Niemcy z Fiddle Folk Family łączą style i mieszają gatunki niemal jak Sidney Polak w kawałku „Chomiczówka”. Różnica taka, że omawiana tu kapela robi to wszystko w ramach folku. Ale tych folków tu kilka. Mimo, że dominuje tu irlandczyzna, to zagrana jest w bardzo różny sposób.
Zaczynający album „Scotland” być może pochodzi z Górzystej Krainy, ale brzmi jak cajun z bagien Luizjany. W chwilę póżniej śpiewają po niemiecku. To co wykonują raczej nie jest piosenki niemieckie, ale kto ich tam wie?
Nie brakuje tu ciekawie zaaranżowanych reeli i jigów rodem z Irlandii, ale czasem zaplącze się np. jakiś polonez czy walczyk. Innym zaś razem pojawiają się echa dawnej muzyki dworskiej.

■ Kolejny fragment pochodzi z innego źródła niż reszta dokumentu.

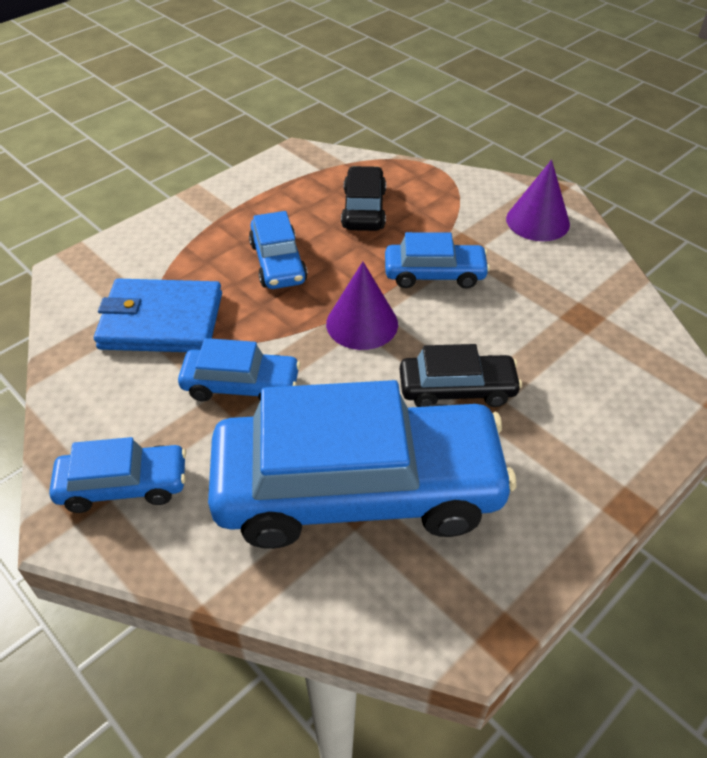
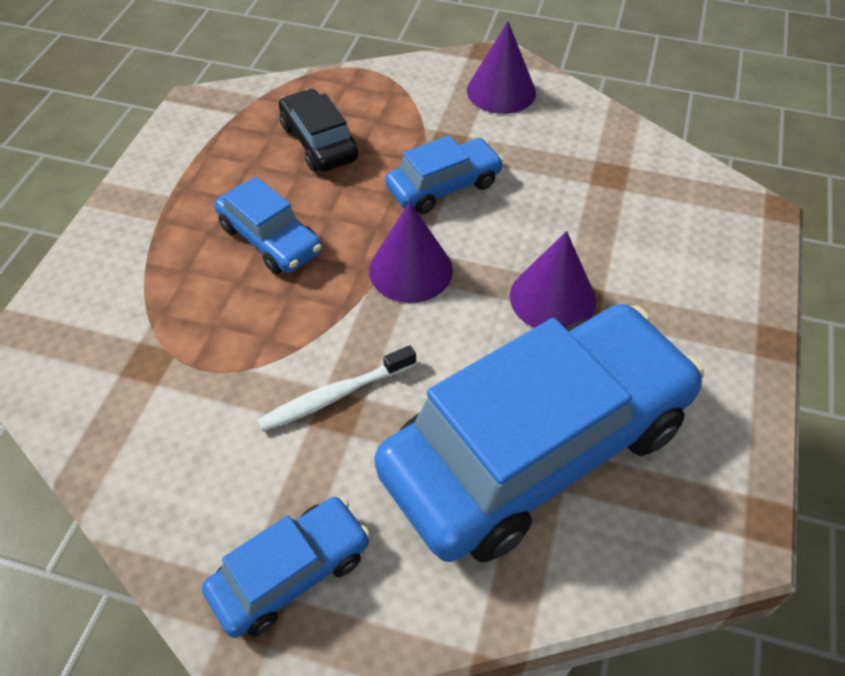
camera: 30 degrees left, 5 degrees up
(161, 321) = (186, 363): blue wallet -> none
(241, 385) = (335, 395): blue car -> white toothbrush
(457, 389) = (552, 298): black car -> purple cone

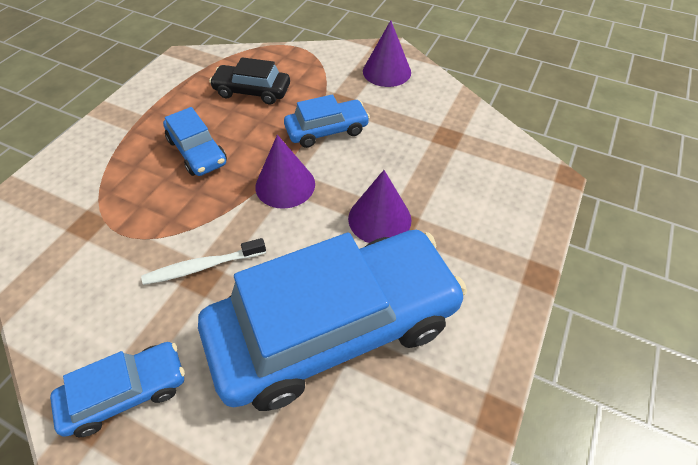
camera: 10 degrees right, 0 degrees up
(319, 142) = (252, 91): black car -> black car turned 60 degrees counterclockwise

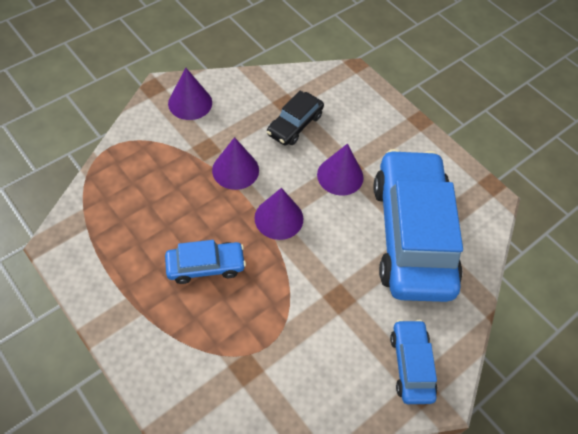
camera: 70 degrees left, 5 degrees up
(203, 266) = (330, 294): white toothbrush -> none
(252, 91) = (151, 202): black car -> black car (294, 125)
(327, 130) = (235, 170): blue car -> purple cone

Słychać, że Niemcy lubią bawić się granymi przez siebie utworami. „The dancing lord”, czyli to, co znamy jako „Lord of the Dance”, brzmi tu nieomal jak piosenka dla dzieci, ale juz standardy w stylu „The Wild Rover” czy „Whiskey in the Jar” zagrano „po staremu”.
Fiddle Folk Family to zapewne jedna z wielu kapel grających podobną muzykę w niemieckich pubach i klubach. Trzeba jednak przyznać, że w swoje granie wkładają sporo pracy. Warto czasami posłuchać takich zespołów, żeby wyrobić sobie dystans do poważnych zawodowców.